The long road from initial research to final FDA approval and patient use includes the following stages and time periods.
Preclinical Testing: 6.5 years (including research)
Clinical Trials: 7 years (Phases I, II and III)
FDA Process Review and Approval: 1.5 years
Preclinical Testing involves laboratory and animal tests to show biological activity and safety for the disease for which its treatment is intended.
The IND, Investigational New Drug Application is filed with the FDA after successful Preclinical Testing.
Clinical Trials are conducted in three phases with volunteers to determine safety, dosage, effectiveness, side effects and adverse reactions from long-term use.
After this, a New Drug Application, NDA, is filed with the FDA. Upon approval by the FDA the physician many then prescribe for use.
The success rate is astonishingly low. Of 5000 compounds evaluated in early research and preclinical testing, only 1 will finally be approved.
In this justifiably complex discovery and approval process is it any wonder that pharmaceutical manufacturers scrutinize every detail of the process from the laboratory bench to the production and finishing process?
Is it not surprising that processing elements used successfully in the laboratory stages are carried through in all stages of scale-up to final product manufacture? If it works effectively in the early stages, the impetus is to carry on with success.

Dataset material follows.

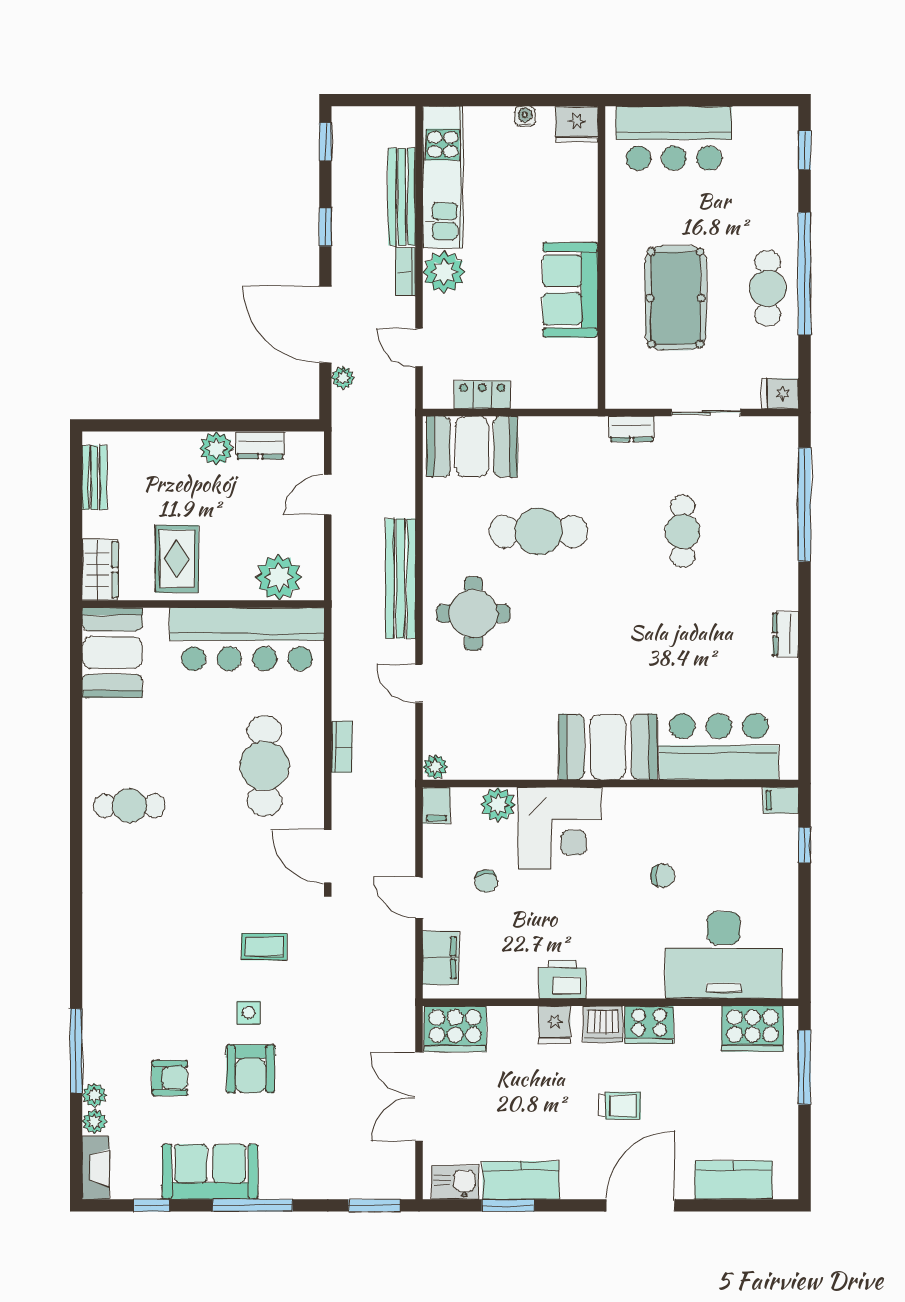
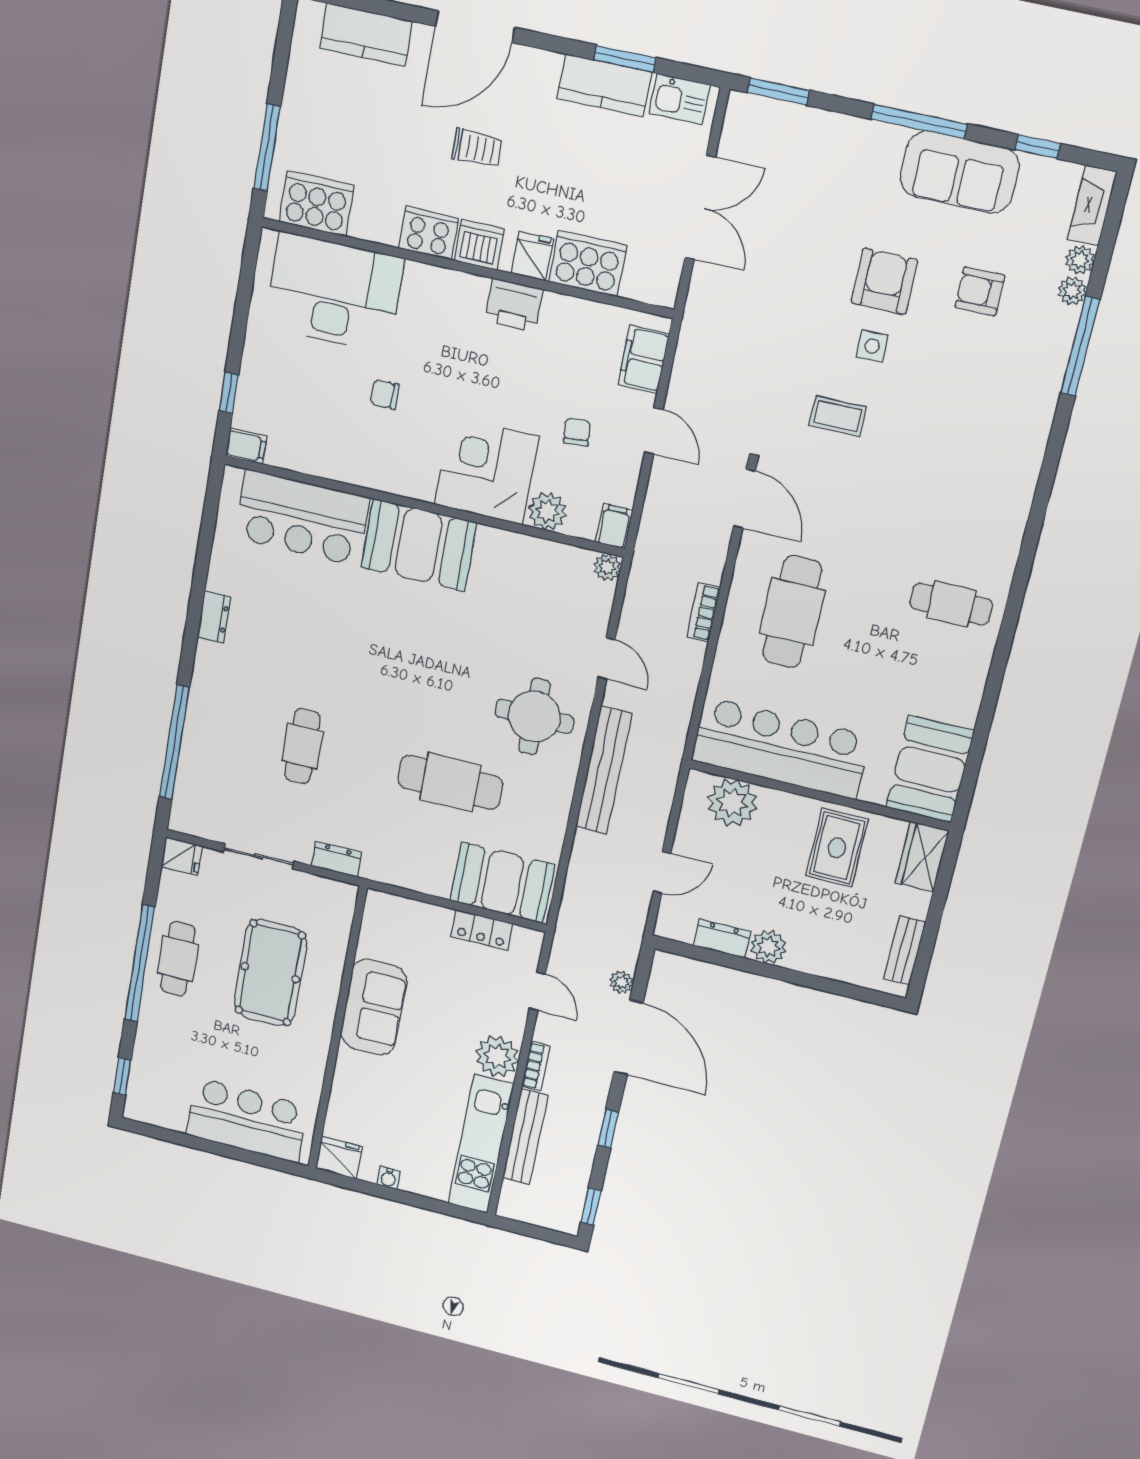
cooker: (455, 1029) -> (588, 264), moved
trolley: (620, 1106) -> (477, 148), turned 180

ErtelAlsop designs proprietary filter media and equipment to meet the specific needs for depth filtration in all stages of drug production. This expertise can be applied as well in the earliest stages of drug development by use of ErtelAlsop’s laboratory scale filter products at the laboratory bench level through scale-up to production volumes. For example, a new one-inch square sanitary filter press can be used to provide accurate, reliable scale-up data for full scale processing using only CCs of product. Other, larger lab scale filter units are also available.
Changing processing elements during scale-up is most often undesirable. It has been said that “The process is the product”. While changes may be unavoidable at times, maintaining the process elements throughout the process development to final production may help ease the final approval. ErtelAlsop offer filter products for all stages of the drug development and production process.
Our expertise lies in the manufacture of the equipment and highly effective depth filter media that can reduce bioburden, endotoxins and other particulates as well as color and odor. These include sanitary design, validated pharmaceutical grade lenticular format filter cartridges and filter pads and sanitary design filter housings.